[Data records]
━━━━━━━━

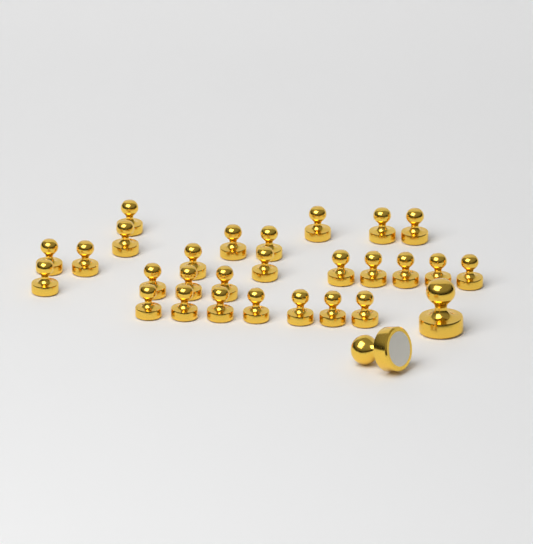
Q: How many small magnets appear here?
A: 27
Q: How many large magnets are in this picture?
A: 2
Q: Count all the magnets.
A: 29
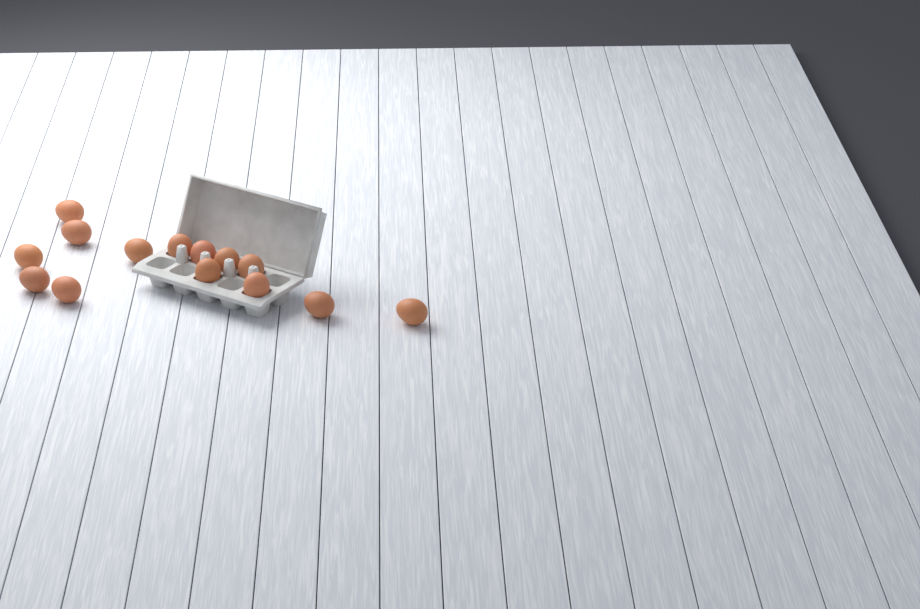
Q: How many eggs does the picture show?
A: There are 14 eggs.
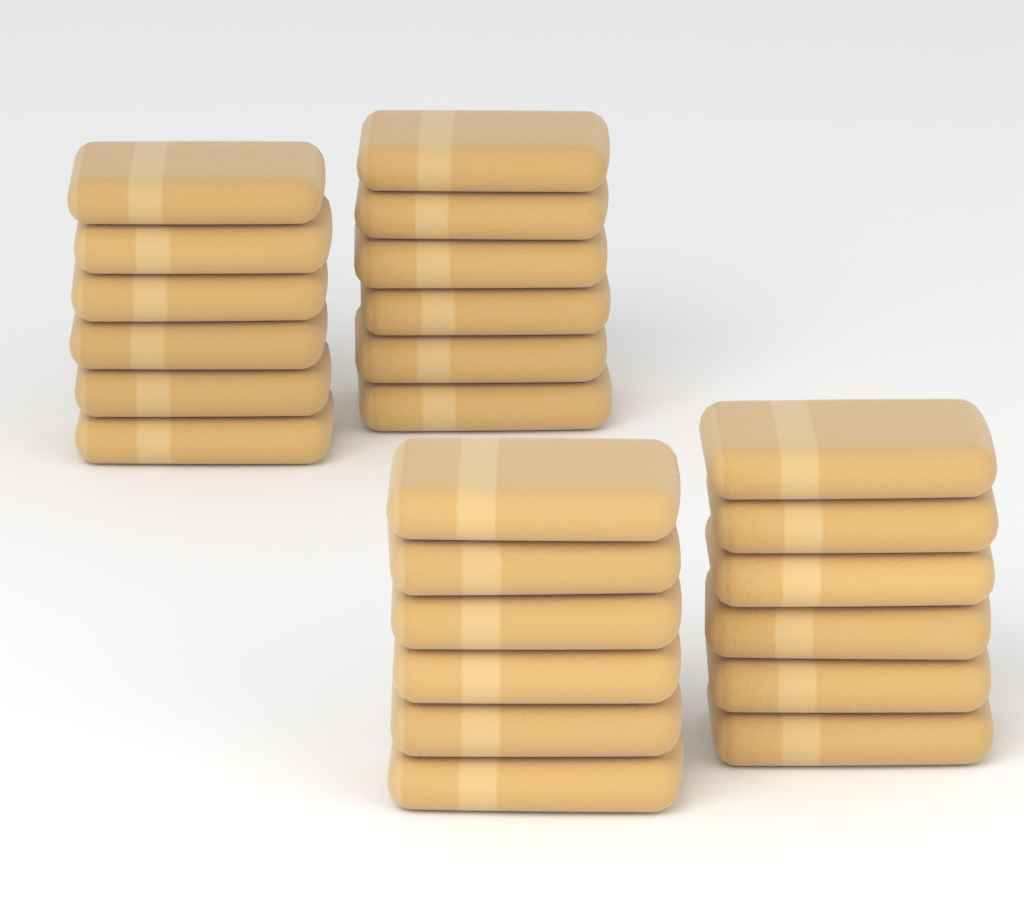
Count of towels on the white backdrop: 24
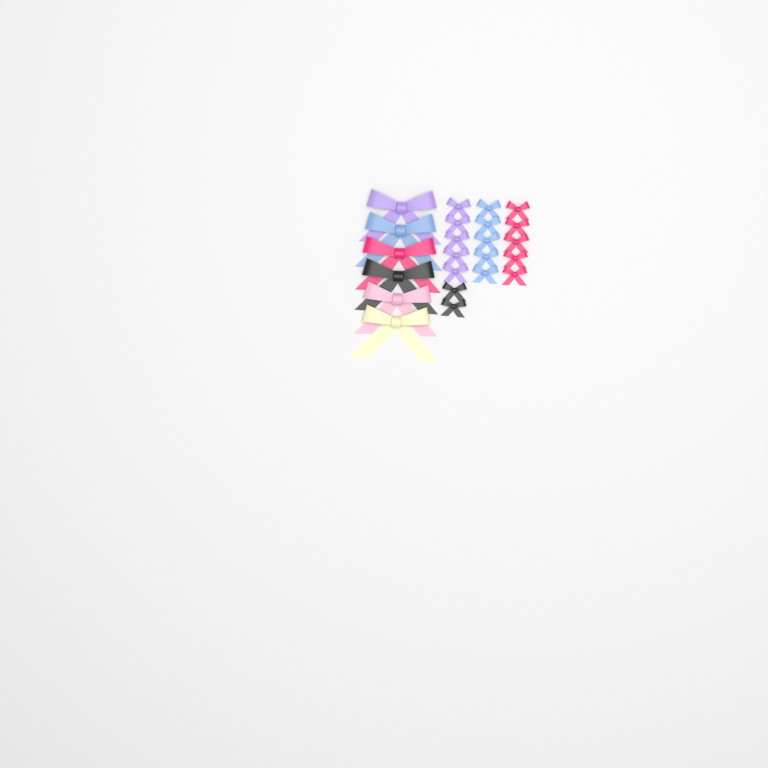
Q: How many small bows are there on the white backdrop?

━━━━━━━━

Copy the data word for word, everything from the line containing "Q: How many large" down to the end of the data, leaving the pictures out of your copy.

### [Answer to this exercise]
Q: How many large magnets are in this picture?
A: 2
Q: Count all the magnets.
A: 29
Q: How many eggs does the picture show?
A: There are 14 eggs.
Count of towels on the white backdrop: 24
Q: How many small bows are there on the white backdrop?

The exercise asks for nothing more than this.